I knew Jenn from Jennisodes before I met her in person. Jennisodes is a popular indie gaming podcast that is frequented by a lot of game designers and people active in the gaming community. If you have a game coming out, you try to get on Jennisodes.
When I met her at GenCon, I immediately started scheming to get her in front of my camera. I always have photography in the back of my mind. Can’t help it. Ideas for shoots start to build the minute I see someones face. Jenn was up for the experience. Like she does with anything she’s interested in, she threw herself into it, getting cool outfits for the shoot and working with me to develop ideas.
During the shoot I asked Jenn why she didn’t have more photos of herself up and around. She told me, and I’m paraphrasing here, is that she wants people to judge her on the quality of her work first, and not the way that she looks. I assured her that she has done enough work out there in gaming that no one (excluding a troll) would judge her on her looks. After all, with her popular podcast that people were clamoring to get on, and her game, where she has a team of some of the brightest working with her, she’s no longer in a place where people would judge her that way.
Now I’m wondering if I’ve been foolish. Recent events and comments have made me second guess myself. I’ve always felt that it was to an artists advantage to engage with their audience, and that showing your face was a part of that.
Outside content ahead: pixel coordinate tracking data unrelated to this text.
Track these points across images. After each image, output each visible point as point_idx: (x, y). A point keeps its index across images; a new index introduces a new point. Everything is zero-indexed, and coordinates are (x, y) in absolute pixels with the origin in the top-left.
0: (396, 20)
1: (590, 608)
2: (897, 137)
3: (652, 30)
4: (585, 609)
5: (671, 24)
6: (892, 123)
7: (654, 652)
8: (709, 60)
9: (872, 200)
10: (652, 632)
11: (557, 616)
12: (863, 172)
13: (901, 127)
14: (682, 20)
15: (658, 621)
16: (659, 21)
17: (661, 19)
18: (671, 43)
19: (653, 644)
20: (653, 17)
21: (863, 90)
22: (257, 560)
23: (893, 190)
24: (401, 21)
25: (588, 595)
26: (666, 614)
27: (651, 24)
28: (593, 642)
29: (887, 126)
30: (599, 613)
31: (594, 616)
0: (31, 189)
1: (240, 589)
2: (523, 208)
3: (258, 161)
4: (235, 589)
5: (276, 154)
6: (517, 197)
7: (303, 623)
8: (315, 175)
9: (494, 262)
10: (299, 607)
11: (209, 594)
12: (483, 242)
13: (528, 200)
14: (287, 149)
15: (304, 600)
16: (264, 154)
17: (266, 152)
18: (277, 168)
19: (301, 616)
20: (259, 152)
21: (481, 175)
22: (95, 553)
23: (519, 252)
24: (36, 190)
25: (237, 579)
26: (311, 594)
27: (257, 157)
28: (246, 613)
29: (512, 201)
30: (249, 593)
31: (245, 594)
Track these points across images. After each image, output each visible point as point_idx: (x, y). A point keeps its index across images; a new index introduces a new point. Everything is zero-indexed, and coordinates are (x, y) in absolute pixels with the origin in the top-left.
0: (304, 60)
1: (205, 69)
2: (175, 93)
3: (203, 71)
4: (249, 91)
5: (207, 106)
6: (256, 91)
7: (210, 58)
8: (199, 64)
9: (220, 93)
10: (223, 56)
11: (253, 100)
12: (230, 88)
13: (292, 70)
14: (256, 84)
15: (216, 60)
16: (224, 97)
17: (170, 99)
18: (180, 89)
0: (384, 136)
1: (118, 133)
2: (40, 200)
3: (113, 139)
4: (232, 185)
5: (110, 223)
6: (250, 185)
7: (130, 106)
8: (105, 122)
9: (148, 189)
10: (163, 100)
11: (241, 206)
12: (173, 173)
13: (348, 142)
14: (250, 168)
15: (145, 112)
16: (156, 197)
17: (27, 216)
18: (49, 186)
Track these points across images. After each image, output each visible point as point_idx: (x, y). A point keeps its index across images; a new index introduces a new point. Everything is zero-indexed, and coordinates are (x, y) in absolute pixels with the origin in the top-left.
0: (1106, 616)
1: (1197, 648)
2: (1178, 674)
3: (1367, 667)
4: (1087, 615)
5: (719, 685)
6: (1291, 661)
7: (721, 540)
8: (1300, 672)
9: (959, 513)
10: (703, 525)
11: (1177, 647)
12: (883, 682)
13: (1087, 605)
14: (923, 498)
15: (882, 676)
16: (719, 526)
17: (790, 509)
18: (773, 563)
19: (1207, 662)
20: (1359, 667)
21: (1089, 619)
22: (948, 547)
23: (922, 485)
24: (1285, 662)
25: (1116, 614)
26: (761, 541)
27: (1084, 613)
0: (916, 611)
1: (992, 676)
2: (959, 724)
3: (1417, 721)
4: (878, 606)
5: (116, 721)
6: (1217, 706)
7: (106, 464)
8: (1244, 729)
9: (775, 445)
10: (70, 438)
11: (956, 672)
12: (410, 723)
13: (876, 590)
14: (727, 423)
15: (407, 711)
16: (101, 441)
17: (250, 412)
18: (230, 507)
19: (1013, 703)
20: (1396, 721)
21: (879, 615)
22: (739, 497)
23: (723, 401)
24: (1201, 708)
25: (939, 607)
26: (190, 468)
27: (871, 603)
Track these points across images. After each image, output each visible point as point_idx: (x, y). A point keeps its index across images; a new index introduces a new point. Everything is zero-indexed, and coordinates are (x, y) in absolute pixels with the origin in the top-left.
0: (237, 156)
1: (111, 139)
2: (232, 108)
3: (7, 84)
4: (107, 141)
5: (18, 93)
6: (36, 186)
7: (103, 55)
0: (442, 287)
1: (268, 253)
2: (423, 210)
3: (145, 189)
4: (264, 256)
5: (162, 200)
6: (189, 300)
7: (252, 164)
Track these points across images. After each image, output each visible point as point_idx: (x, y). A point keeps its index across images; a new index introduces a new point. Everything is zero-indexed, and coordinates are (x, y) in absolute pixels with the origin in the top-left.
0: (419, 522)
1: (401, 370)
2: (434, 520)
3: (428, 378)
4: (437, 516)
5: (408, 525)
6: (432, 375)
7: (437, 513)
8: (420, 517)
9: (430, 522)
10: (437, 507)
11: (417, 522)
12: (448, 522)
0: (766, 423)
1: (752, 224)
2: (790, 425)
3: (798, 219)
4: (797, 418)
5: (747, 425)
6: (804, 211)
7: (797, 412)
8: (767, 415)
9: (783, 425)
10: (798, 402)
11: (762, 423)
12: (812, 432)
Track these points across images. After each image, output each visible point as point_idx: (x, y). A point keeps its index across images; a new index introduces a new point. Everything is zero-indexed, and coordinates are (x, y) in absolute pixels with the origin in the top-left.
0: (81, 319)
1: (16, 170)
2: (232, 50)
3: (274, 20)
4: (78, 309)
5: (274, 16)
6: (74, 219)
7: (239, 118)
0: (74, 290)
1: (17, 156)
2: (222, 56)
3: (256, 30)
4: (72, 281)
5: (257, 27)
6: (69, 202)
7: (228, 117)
Now I’m not so sure. Would these photos, that show Jenn’s extraordinary beauty, actually hurt her credibility? Is it better to hide your face if you’re a beautiful woman?
As a photographer, I want to say no. I want to say that a person that has done so much, worked so hard, and supported a community wouldn’t be judged on her looks. That attractive or not, her accomplishments are what’s important, that no one would ever think that she’s popular because she’s beautiful, but because of what she does. I want to believe that. I want that to be my world. I’m not sure if it is.
It’s a damned if you are, damned if you’re not situation. A “beautiful” woman is told she’s only popular because she’s pretty, her accomplishments erased. An “ugly” woman is told she has no right to speak because of the way her body looks. Either way, both are dismissed. I don’t like that message and I won’t accept it. Not ever.
I come here armed only with my camera. Now it feels like a weapon and I wonder if I’m responsible enough to handle it. I shoot, and all I can do is hope I’m pointing it in the right direction.